Participants included the following political representatives:
- Olaf Scholz, Chancellor
- Robert Habeck, Vice-chancellor
- Kamala Harris, Vice President
- Antony Blinken, Secretary of State
- Mélanie Joly, Foreign Minister
- Emmanuel Macron, President
- Annalena Baerbock, Minister for Foreign Affairs
- Boris Pistorius, Minister of Defence
- Ursula von der Leyen, President of the European Commission
- Jens Stoltenberg, NATO Secretary General
- Wang Yi, Chinese Communist Party Politburo foreign chief and Foreign Minister of China
- Andrzej Duda, President
- Francia Márquez, Vice President
- Kaja Kallas, Prime Minister
- Nana Akufo-Addo, President
- Vitali Klitschko, Mayor of Kyiv
- Volodymyr Zelensky, President (virtually).
- Dmytro Kuleba, Minister of Foreign Affairs
- Oleksii Reznikov, Minister of Defence
- UK Rishi Sunak, Prime Minister
- Reza Pahlavi, former Crown Prince of Iran
- Ilham Aliyev, President
- Milo Đukanović, President
- Egils Levits, President
- Gitanas Nausėda, President
- Vjosa Osmani, President
- Stevo Pendarovski, President
- Nataša Pirc Musar, President
- Rumen Radev, President
- Maia Sandu, President
- Mette Frederiksen, Prime Minister
- Bill Gates, American entrepreneur
- Ulf Kristersson, Prime Minister
- Sanna Marin, Prime Minister
- Michael McCaul, Chair of the House Foreign Affairs Committee
- Giorgia Meloni, Prime Minister
- Kyriakos Mitsotakis, Prime Minister
- Phil Murphy, Governor of New Jersey
- Jonas Gahr Støre, Prime Minister
- Alexander De Croo, Prime Minister
- Najla Bouden Romdhane, Prime Minister
- Mohammed Shia' al-Sudani, Prime Minister
- Irakli Gharibashvili, Prime Minister
- Dimitar Kovačevski, Prime Minister
- Saara Kuugongelwa-Amadhila, Prime Minister
- Nikol Pashinyan, Prime Minister
- Andrej Plenković, Prime Minister
- Edi Rama, Prime Minister
- Aleksandar Vučić, President

==Overview==
The conference was dominated by the ongoing Russo-Ukrainian War. Vladimir Putin and his 2022 Russian invasion of Ukraine were discussed by most of the speakers but he was not invited and did not attend. The New York Times reported that the world was tense and fractured as the West also faced confrontation with China and a global South "often dismissive of perceived Western hypocrisy and not always persuaded by the West’s moral indignation over the invasion of Ukraine".
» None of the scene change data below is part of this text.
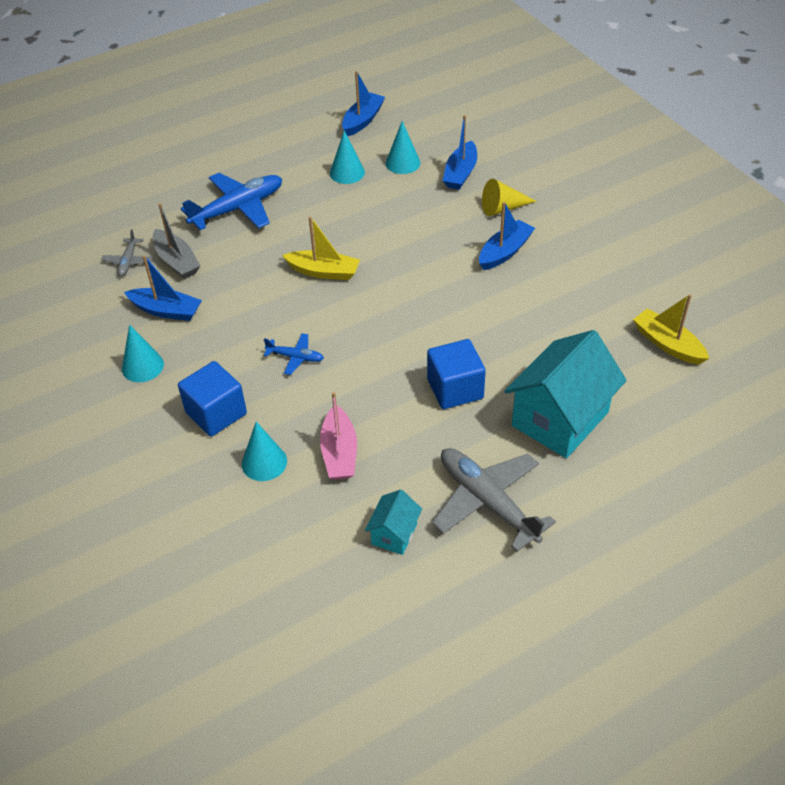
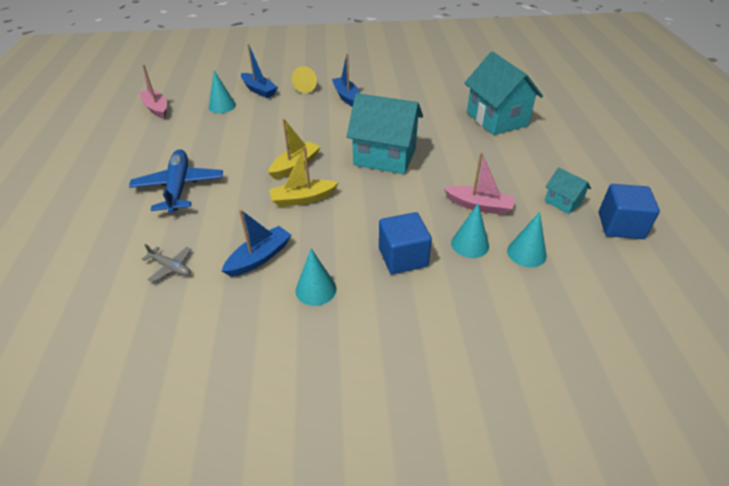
camera: 65 degrees left, 5 degrees down
(177, 261) = (204, 236): grey boat -> none
(295, 357) = (372, 201): blue plane -> none
(347, 172) = (203, 129): turquoise cone -> turquoise cone (526, 253)
(363, 120) = (156, 108): blue boat -> pink boat
(388, 337) = (385, 157): none -> turquoise house
(455, 389) = (450, 145): blue cube -> blue cube (620, 226)
(487, 502) = (550, 160): grey plane -> none
(667, 344) = (461, 74): yellow boat -> yellow boat (303, 199)

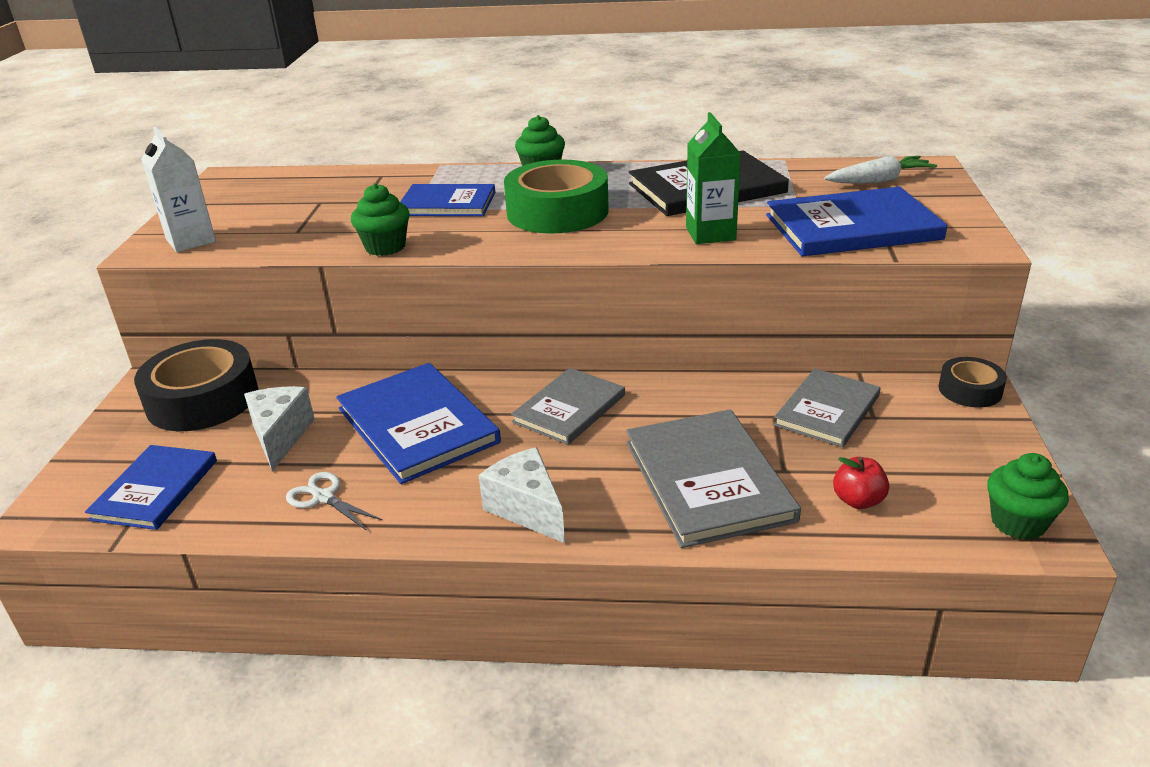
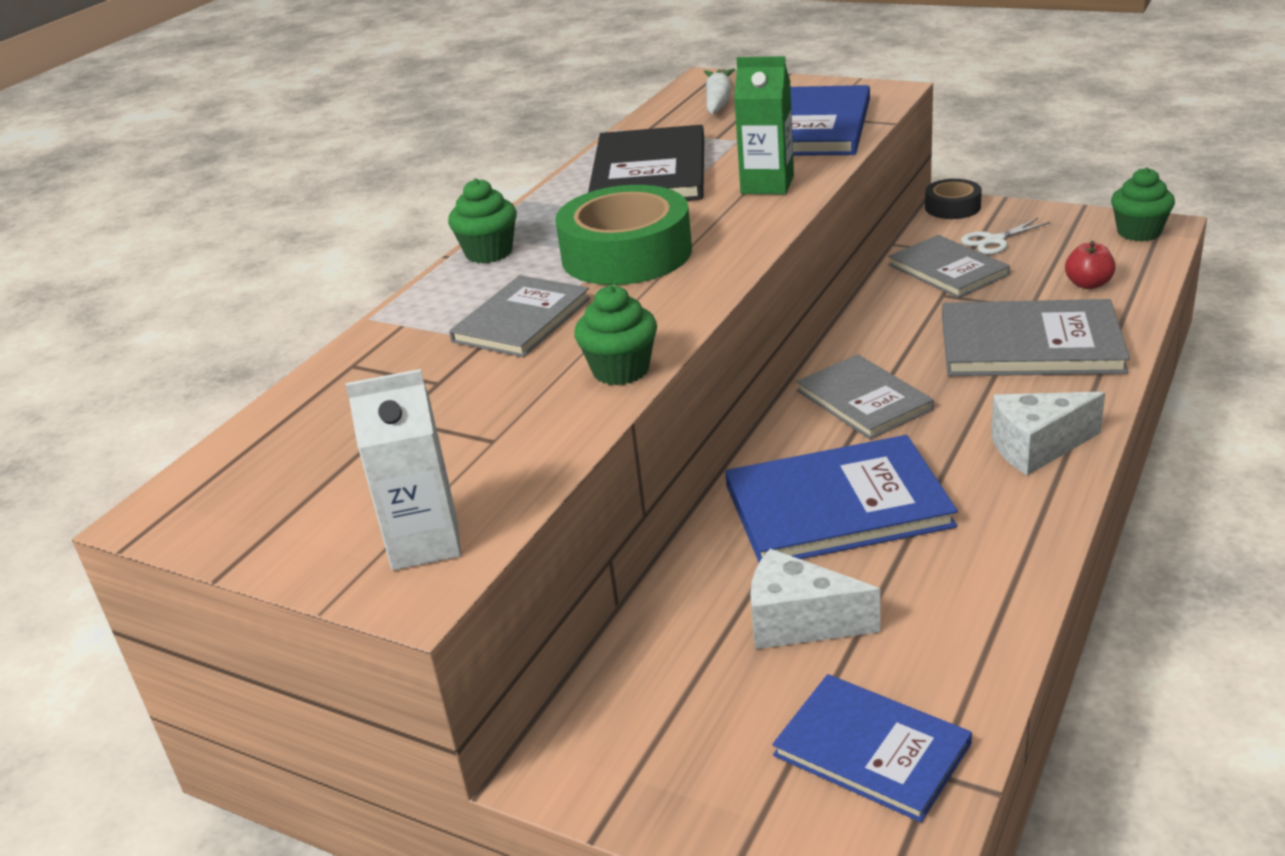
camera: 65 degrees left, 0 degrees up
(202, 399) = (646, 703): black tape -> none
(324, 497) = (958, 588): white scissors -> white scissors (994, 241)
(447, 204) = (522, 320): blue book -> grey book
Director of the Central Foreign Affairs Commission Office of the Chinese Communist Party (CCP) Wang Yi announced his peace initiative for the 2022 Russian invasion of Ukraine. On the same day US Vice President Kamala Harris urged China not to arm Russia, while she announced that the US "has determined Russia has committed crimes against humanity in Ukraine." US Secretary of State Antony Blinken was adamant that "Any peace has to be consistent with the principles of the United Nations Charter."

Newly minted German Minister of Defence Boris Pistorius witnessed unity which gave him hope about the events in Ukraine:

What I see is a very, very strong unity, the very strong commitment in joint commitment that we want, and we will support Ukraine as long as it takes. And this is very important, a very important signal for the Ukrainian people, which really fights a very, very admirable fight against Russian aggression.
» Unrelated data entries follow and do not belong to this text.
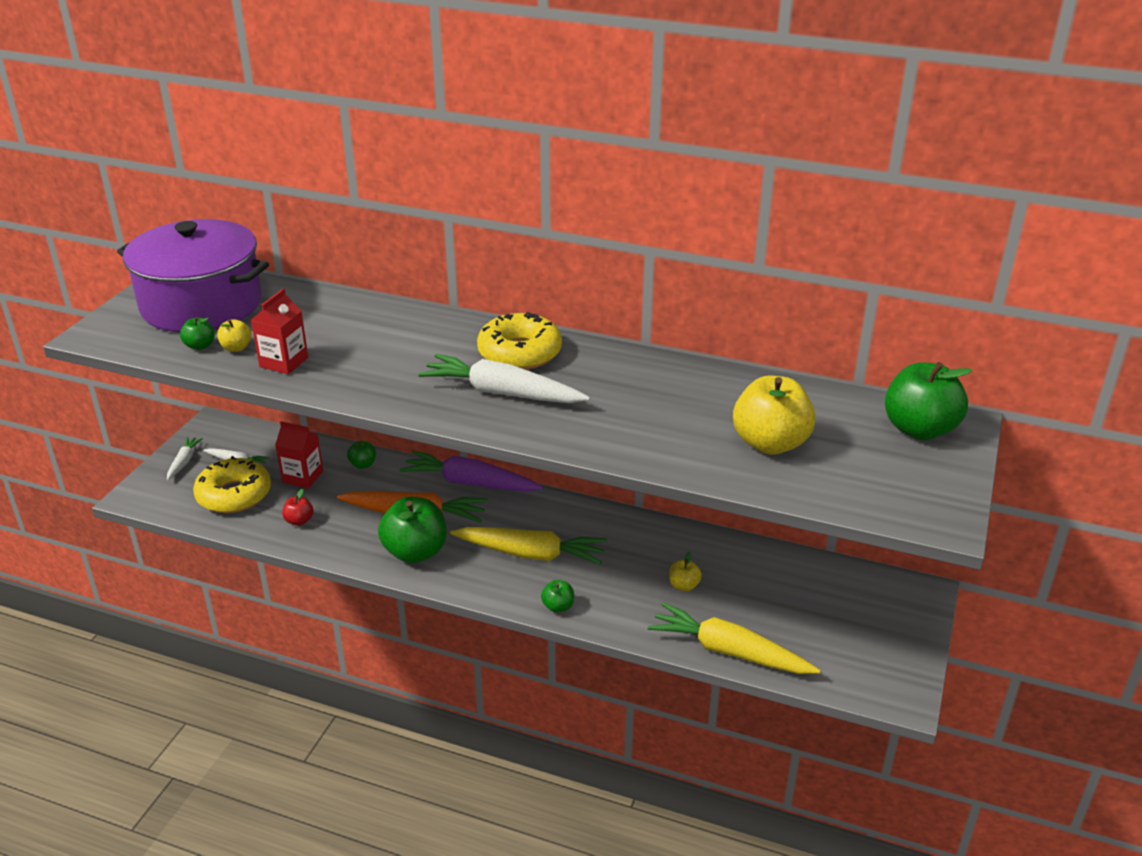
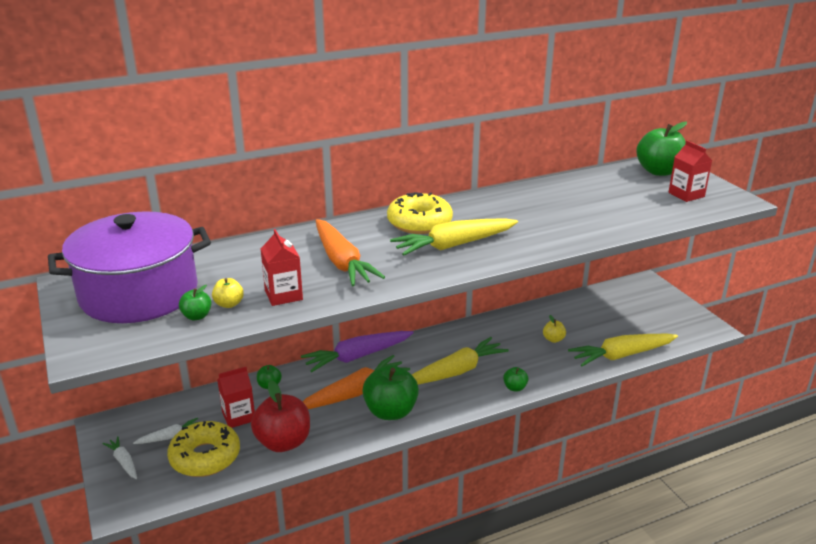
camera: 45 degrees left, 5 degrees down
(299, 521) = (283, 442): red apple -> red apple, size x2.14
(380, 357) = (342, 262): none -> orange carrot
(502, 393) = (454, 245): white carrot -> yellow carrot
(770, 443) = (620, 205): yellow apple -> none
(885, 475) = (686, 195): none -> red carton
Mikhail Khodorkovsky and Garry Kasparov were invited along with several other guests to discuss "Russia Reimagined: Visions for a Democratic Future".

During multiple panel discussions, Vice President of Colombia Francia Márquez and Foreign Minister of Brazil Mauro Vieira concurred in their condemnation of the Russian aggression, but also stated their opposition to a further militarization of the conflict. Márquez called for a new world order, centering life and not militarisation, while Vieira stated that it is necessary to work step by step towards a negotiated settlement in the Russo-Ukrainian war.

At a panel on Iran and the Women, Life, Freedom protests the son of the deposed Shah, Reza Pahlavi, was invited to share his vision for the future of Iran. The International Business Times comments that he has no experience, and is trying to "pluck the fruits of others labor".